За разговорами незаметно подъехали к селу Омеленец, в котором расположился наш полк. Но не успели миновать заставы кавалерийского дивизиона и скрыться в деревне, по нашим следам на двух машинах подъехали гитлеровцы. Они напоролись на минное поле, попали под обстрел заставы и были атакованы кавалеристами. Ни одному карателю не удалось спастись.
– Откуда взялись мины? – удивился я.
– Трофейные, – ответил (Колесников. – Кавалеристы где-то раздобыли.
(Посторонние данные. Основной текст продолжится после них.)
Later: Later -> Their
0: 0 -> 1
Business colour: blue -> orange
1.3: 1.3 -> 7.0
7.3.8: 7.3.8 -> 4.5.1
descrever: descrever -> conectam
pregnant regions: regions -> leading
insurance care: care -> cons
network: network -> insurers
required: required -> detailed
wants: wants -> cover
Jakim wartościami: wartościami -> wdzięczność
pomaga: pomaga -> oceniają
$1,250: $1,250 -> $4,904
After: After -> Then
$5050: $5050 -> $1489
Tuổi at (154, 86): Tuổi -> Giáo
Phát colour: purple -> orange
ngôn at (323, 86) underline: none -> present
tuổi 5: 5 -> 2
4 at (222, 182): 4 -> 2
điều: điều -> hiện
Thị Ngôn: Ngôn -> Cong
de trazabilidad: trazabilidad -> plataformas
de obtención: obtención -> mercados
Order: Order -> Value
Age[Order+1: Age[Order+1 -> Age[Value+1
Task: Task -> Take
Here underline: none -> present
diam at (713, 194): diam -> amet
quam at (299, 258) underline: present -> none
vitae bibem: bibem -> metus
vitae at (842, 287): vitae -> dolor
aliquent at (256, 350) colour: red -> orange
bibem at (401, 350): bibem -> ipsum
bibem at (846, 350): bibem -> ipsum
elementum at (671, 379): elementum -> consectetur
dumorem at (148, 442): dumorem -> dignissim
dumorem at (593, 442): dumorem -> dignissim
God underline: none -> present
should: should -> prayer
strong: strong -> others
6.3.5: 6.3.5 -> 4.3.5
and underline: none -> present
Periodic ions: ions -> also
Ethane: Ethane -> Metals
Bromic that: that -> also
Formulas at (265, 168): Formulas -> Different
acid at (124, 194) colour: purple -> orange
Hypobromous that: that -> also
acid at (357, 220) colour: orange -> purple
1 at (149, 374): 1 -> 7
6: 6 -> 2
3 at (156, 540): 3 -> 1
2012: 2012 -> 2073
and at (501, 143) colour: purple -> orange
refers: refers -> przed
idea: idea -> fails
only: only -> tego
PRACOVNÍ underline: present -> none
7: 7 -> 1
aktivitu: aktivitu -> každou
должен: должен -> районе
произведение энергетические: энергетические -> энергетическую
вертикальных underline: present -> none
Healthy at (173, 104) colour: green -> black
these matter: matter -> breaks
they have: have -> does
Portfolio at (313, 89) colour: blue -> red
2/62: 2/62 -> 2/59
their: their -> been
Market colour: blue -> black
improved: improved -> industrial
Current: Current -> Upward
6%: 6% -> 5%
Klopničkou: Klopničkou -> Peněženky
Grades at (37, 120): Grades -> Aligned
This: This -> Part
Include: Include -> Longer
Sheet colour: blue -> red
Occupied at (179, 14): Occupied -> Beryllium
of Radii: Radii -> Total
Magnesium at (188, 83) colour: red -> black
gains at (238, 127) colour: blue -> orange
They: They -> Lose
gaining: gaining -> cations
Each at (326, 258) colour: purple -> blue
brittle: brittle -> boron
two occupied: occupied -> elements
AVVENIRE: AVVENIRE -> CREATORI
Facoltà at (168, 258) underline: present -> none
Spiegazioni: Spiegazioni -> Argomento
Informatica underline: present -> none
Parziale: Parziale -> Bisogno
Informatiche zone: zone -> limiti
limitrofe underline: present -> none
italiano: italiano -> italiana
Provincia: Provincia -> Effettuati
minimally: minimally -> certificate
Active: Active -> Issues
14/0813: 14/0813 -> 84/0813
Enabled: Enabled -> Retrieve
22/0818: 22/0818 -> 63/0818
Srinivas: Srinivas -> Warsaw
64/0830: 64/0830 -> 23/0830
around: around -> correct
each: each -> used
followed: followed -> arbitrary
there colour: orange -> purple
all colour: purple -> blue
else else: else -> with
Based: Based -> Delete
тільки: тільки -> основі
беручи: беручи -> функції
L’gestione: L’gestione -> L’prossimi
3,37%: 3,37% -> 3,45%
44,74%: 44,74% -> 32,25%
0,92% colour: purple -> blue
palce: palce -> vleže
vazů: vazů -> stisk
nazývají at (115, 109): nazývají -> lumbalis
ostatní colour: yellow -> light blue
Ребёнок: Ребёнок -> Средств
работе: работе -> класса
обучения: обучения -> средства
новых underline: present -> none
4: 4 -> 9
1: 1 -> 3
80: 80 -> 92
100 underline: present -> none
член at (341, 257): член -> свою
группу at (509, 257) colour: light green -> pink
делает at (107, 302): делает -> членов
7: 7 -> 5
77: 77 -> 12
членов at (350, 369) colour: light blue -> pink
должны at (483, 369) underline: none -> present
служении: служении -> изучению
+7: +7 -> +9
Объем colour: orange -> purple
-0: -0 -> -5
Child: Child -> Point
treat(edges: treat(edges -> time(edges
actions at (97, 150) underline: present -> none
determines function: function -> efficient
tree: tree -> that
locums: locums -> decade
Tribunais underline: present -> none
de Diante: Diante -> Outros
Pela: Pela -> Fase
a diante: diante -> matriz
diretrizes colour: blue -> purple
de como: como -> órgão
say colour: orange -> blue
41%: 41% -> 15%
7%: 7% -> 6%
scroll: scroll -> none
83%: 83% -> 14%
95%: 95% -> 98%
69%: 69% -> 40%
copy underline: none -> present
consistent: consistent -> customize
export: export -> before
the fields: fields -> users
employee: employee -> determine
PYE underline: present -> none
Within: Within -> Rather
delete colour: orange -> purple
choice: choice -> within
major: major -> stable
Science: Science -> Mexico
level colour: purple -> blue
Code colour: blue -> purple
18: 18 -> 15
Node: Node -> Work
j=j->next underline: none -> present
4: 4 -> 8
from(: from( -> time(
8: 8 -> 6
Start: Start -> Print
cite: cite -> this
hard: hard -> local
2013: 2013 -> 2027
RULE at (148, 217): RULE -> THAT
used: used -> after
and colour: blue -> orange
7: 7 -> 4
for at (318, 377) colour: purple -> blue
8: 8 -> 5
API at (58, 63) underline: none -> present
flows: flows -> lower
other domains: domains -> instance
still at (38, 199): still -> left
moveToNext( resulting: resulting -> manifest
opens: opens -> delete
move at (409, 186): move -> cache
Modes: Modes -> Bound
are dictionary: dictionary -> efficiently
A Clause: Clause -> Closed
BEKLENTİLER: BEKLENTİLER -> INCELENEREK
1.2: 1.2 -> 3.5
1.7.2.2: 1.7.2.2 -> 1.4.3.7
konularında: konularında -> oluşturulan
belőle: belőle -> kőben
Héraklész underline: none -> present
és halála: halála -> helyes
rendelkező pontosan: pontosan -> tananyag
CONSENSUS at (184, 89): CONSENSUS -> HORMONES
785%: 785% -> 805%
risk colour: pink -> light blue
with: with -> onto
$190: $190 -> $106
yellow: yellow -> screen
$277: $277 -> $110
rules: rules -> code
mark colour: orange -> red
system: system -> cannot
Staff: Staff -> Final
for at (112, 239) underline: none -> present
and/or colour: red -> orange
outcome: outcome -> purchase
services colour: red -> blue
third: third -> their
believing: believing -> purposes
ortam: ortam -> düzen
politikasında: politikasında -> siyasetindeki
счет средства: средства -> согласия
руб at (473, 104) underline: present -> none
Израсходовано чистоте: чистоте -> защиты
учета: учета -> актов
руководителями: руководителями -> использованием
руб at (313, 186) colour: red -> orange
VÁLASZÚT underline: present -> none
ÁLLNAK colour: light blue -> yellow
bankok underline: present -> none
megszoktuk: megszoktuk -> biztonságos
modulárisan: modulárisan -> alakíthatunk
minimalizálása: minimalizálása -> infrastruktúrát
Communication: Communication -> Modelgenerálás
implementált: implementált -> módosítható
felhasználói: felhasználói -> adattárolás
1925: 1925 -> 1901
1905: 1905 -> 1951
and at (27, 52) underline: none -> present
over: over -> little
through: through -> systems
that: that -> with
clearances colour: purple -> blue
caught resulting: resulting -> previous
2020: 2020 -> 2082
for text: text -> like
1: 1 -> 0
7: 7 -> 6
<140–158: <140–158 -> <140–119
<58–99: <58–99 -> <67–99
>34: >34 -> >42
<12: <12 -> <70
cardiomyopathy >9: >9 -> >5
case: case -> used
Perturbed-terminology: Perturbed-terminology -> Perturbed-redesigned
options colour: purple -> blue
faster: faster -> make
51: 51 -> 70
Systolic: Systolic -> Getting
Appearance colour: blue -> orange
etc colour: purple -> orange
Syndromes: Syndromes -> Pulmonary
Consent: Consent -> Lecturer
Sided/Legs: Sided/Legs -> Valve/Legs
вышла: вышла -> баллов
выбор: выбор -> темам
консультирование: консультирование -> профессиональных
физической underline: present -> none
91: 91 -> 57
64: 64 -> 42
Возвращению в полк радовались не только мы. Нас встретили с ликованием.
– Дорогой Вано, я очень рад, что ты нашелся! Чего только мы не передумали, – говорил возбужденный Давид, тиская меня в объятиях.
Бакрадзе и Тоут обошли всех раненых, побеседовали с ними. Расспрашивали о ночном происшествии. Старшина Боголюбов и помпохоз Федчук накормили горячим обедом.
Раненые интересовались, скоро ли будет передышка.
– Терпеть – сил нет больше, – говорили они.
– Терпеть-то можно, только вот раны плохо заживают. Дороги – жуть.
Бакрадзе и Тоут внимательно выслушивали раненых и успокаивали:
– Через два-три перехода прорвемся в Беловежскую пущу – отдохнем на славу. Тяжелораненых отправим на Большую землю в «капитальный ремонт».
Хотелось, чтобы предсказания командира полка сбылись.